Peter DeComo for Al Copeland Humanitarian

DeComo

Jon David Sacker and Peter DeComo

(Guest post by Greg Forster)

In the storied tradition of Herbert Dow and the inventors of the heatball, I am proud to nominate Peter DeComo for this year’s Al Copeland Humanitarian of the Year.

DeComo is the chairman and CEO of ALung Technologies, which produces cutting-edge innovative medical technologies that save lives when lungs fail. Get this – ALung makes a gizmo called the Hemolung Respiratory Assist System, which can keep you alive without using your lungs long enough for doctors to perform a double lung transplant, including the time needed for your body to accept the new lungs and start using them.

Pretty awesome, huh? In a perfect world, that alone would be enough to qualify DeComo for public honors.

But we don’t live in a perfect world, and few people have seen that illustrated as starkly as Peter DeComo.

You see, the Hemolung is in active use, saving lives across Europe and Canada – but not in America, the land of its birth. This lifesaving device was invented here, but apparently “for export only,” as Mark Steyn put it. It’s not approved for use in the U.S.

But that didn’t stop Peter DeComo.

This February, Jon David Sacker was rushed to the University of Pittsburgh hospital after his body rejected the transplanted lungs he’d received two years earlier. The Hemolung was his only hope of survival. It was the Hemolung or the hearse for Sacker.

Pittsburgh happens to be the city where ALung manufactures the Hemolung. The University of Pittsburgh is the medical school where the Hemolung was invented. And there were no Hemolungs at the university hospital.
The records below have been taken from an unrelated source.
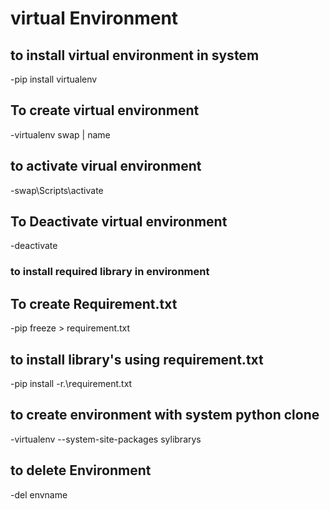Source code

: # virtual Environment

## to install virtual environment in system
-pip install virtualenv

## To create virtual environment
-virtualenv swap
              |
            name

## to activate virual environment
-swap\Scripts\activate

## To Deactivate virtual environment
-deactivate

### to install required library in environment

## To create Requirement.txt
-pip freeze > requirement.txt

## to install library's using requirement.txt
-pip install -r.\requirement.txt

## to create environment with system python clone
-virtualenv --system-site-packages sylibrarys

## to delete Environment
-del envname


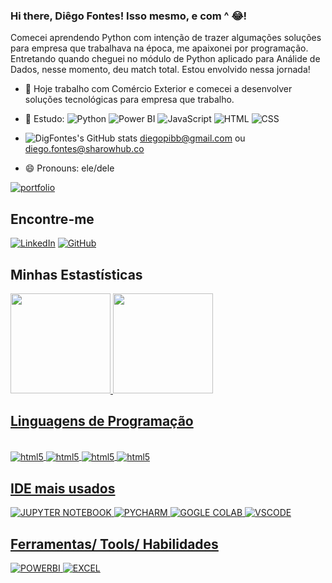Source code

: ### Hi there,  Diêgo Fontes! Isso mesmo, e com ^ 😂!

Comecei aprendendo Python com intenção de trazer algumações soluções para empresa que trabalhava na época, me apaixonei por programação. Entretando quando cheguei no módulo de Python aplicado para Análide de Dados, nesse momento, deu match total. Estou envolvido nessa jornada!
- 🔭 Hoje trabalho com Comércio Exterior e comecei a desenvolver soluções tecnológicas para empresa que trabalho.
- 🌱 Estudo:
     ![Python](https://img.shields.io/badge/Python-14354C?style=for-the-badge&logo=python&logoColor=white)  ![Power BI](https://img.shields.io/badge/PowerBI-E59D23?style=for-the-badge&logo=powerbi&logoColor=white)  ![JavaScript](https://img.shields.io/badge/JavaScript-F7DF1E?style=for-the-badge&logo=javascript&logoColor=black)   ![HTML](https://img.shields.io/badge/HTML-239120?style=for-the-badge&logo=html5&logoColor=white)  ![CSS](https://img.shields.io/badge/CSS-239120?&style=for-the-badge&logo=css3&logoColor=whit)
  
- ![DigFontes's GitHub stats](https://img.shields.io/badge/Gmail-D14836?style=for-the-badge&logo=gmail&logoColor=white)  diegopibb@gmail.com ou diego.fontes@sharowhub.co
- 😄 Pronouns: ele/dele

[![portfolio](https://img.shields.io/badge/my_portfolio-000?style=for-the-badge&logo=ko-fi&logoColor=white)]()

## Encontre-me

[![LinkedIn](https://img.shields.io/badge/LinkedIn-0077B5?style=for-the-badge&logo=linkedin&logoColor=white)](https://www.linkedin.com/in/diego-fontes-064187164/)
[![GitHub](https://img.shields.io/badge/GitHub-100000?style=for-the-badge&logo=github&logoColor=white)](https://github.com/DigFontes)

## Minhas Estastísticas

<div>
<a href="https://github.com/DigFontes">
<img loading="lazy" height="160em" src="https://github-readme-stats.vercel.app/api?username=DigFontes&show_icons=true&theme=dracula&include_all_commits=true&count_private=true"/>
<img loading="lazy" height="160em" src="https://github-readme-stats.vercel.app/api/top-langs/?username=DigFontes&layout=compact&langs_count=7&theme=dracula"/>
</div>

## Linguagens de Programação
<div style="display: inline_block"><br/>
  <img align="center" alt="html5" src="https://img.shields.io/badge/Python-14354C?style=for-the-badge&logo=python&logoColor=white"/>
  <img align="center" alt="html5" src="https://img.shields.io/badge/JavaScript-F7DF1E?style=for-the-badge&logo=javascript&logoColor=black"/>
  <img align="center" alt="html5" src="https://img.shields.io/badge/HTML-239120?style=for-the-badge&logo=html5&logoColor=white"/>
  <img align="center" alt="html5" src="https://img.shields.io/badge/CSS-239120?&style=for-the-badge&logo=css3&logoColor=white"/>
</div>

## IDE mais usados

![JUPYTER NOTEBOOK](https://img.shields.io/badge/Jupyter-F9AB00?style=for-the-badge&logo=Jupyter&color=525252) ![PYCHARM](https://img.shields.io/badge/PyCharm-000000.svg?&style=for-the-badge&logo=PyCharm&logoColor=white)  ![GOGLE COLAB](https://img.shields.io/badge/Colab-F9AB00?style=for-the-badge&logo=googlecolab&color=525252)  ![VSCODE](https://img.shields.io/badge/Visual_Studio_Code-0078D4?style=for-the-badge&logo=visual%20studio%20code&logoColor=white)

## Ferramentas/ Tools/ Habilidades

![POWERBI](https://img.shields.io/badge/PowerBI-E59D23?style=for-the-badge&logo=powerbi&logoColor=white)  ![EXCEL](https://img.shields.io/badge/Microsoft_Excel-217346?style=for-the-badge&logo=microsoft-excel&logoColor=white) 
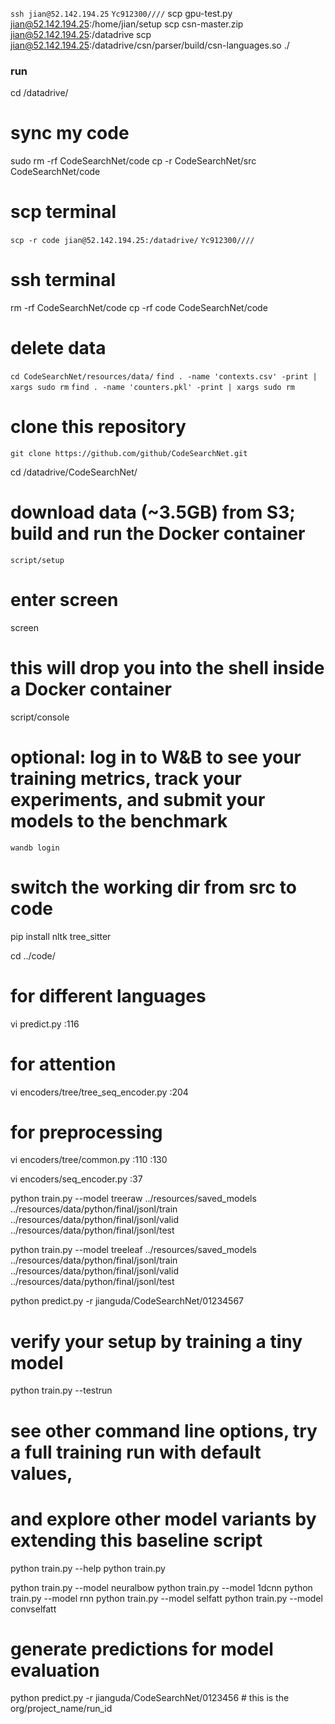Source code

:`ssh jian@52.142.194.25`
`Yc912300////`
scp gpu-test.py jian@52.142.194.25:/home/jian/setup
scp csn-master.zip jian@52.142.194.25:/datadrive
scp jian@52.142.194.25:/datadrive/csn/parser/build/csn-languages.so ./

### run

cd /datadrive/

# sync my code

sudo rm -rf CodeSearchNet/code
cp -r CodeSearchNet/src CodeSearchNet/code

# scp terminal

`scp -r code jian@52.142.194.25:/datadrive/`
`Yc912300////`

# ssh terminal

rm -rf CodeSearchNet/code
cp -rf code CodeSearchNet/code

<!-- cp -rf code/. CodeSearchNet/code -->

# delete data

`cd CodeSearchNet/resources/data/`
`find . -name 'contexts.csv' -print | xargs sudo rm`
`find . -name 'counters.pkl' -print | xargs sudo rm`

# clone this repository

`git clone https://github.com/github/CodeSearchNet.git`

cd /datadrive/CodeSearchNet/

# download data (~3.5GB) from S3; build and run the Docker container

`script/setup`

# enter screen

screen

# this will drop you into the shell inside a Docker container

script/console

# optional: log in to W&B to see your training metrics, track your experiments, and submit your models to the benchmark

`wandb login`

# switch the working dir from src to code

pip install nltk tree_sitter

cd ../code/

<!-- python wow.py -->

# for different languages

vi predict.py
:116

# for attention

vi encoders/tree/tree_seq_encoder.py
:204

# for preprocessing

vi encoders/tree/common.py
:110
:130

vi encoders/seq_encoder.py
:37

python train.py --model treeraw ../resources/saved_models ../resources/data/python/final/jsonl/train ../resources/data/python/final/jsonl/valid ../resources/data/python/final/jsonl/test

python train.py --model treeleaf ../resources/saved_models ../resources/data/python/final/jsonl/train ../resources/data/python/final/jsonl/valid ../resources/data/python/final/jsonl/test

python predict.py -r jianguda/CodeSearchNet/01234567

# verify your setup by training a tiny model

python train.py --testrun

# see other command line options, try a full training run with default values,

# and explore other model variants by extending this baseline script

python train.py --help
python train.py

python train.py --model neuralbow
python train.py --model 1dcnn
python train.py --model rnn
python train.py --model selfatt
python train.py --model convselfatt

# generate predictions for model evaluation

python predict.py -r jianguda/CodeSearchNet/0123456 # this is the org/project_name/run_id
But that didn’t stop Peter DeComo.

The closest Hemolung fit for actual use was in a Canadian town on Lake Ontario. DeComo hopped in the car and personally drove north to the border crossing. He made the trip in the middle of the night, having gotten the first phone call at 11pm. He was met by Murray Beaton from the Canadian hospital, who had popped the device into his car and driven south to meet DeComo. They met and handed off the device in the dark on a tiny dirt road just north of the crossing, and DeComo headed back toward Pittsburgh and the desperately ill Sacker.

Whereupon the border guard informed DeComo that he was not allowed to bring the Hemolung into the U.S., because it was not approved for use there.

DeComo told him that a man’s life was at stake. No dice. Apparently the people who rule our country are perfectly willing to take “someone’s life is at stake” as a reason to actively help terrorists commit more murders and destroy our freedom, but not as a reason to let Jon David Sacker go on breathing.

But that didn’t stop Peter DeComo.

DeComo’s brilliant split-second thinking saved Sacker’s life. The Toronto Star relates the key moment:

Then he changed tactics. He said that he wasn’t really importing the device. Since it was an ALung product and he was ALung CEO, the Hemolung was his property and he was simply retrieving it.

“He closed his little cabin door,” DeComo said. “He made a call and he came out and said, ‘Okay you can go.’”

God bless Peter DeComo.

Are you ready for the kicker? Here it is:

Before they sped off, the border guard shouted out one last comment.

As DeComo recalls, he said: “Hey, let me tell you something. I would recommend that you keep some of that (expletive) on your shelves and next time, you won’t have to make that drive.”

I’m sure he’d love to. In the meantime, since I can’t give him a sane world, I will give him the next best thing: a nomination for Al Copeland Humanitarian of the Year.

4 Responses to Peter DeComo for Al Copeland Humanitarian

  1. Jason Bedrick says:

    Reading this story, I think we also have a nominee for the Higgy: the by-the-book-long-past-the-point-of-absurdity border guard with a case of PLDS.

  2. Pete says:

    Thank you for the recognition guys. The entire team at ALung deserves the credit. I just happen to be a fast driver and can stay awake at odd hours. Most important, Jon is doing very well and back home in Oklahoma. He, his wife Sallie and their family have become close friends of ALung.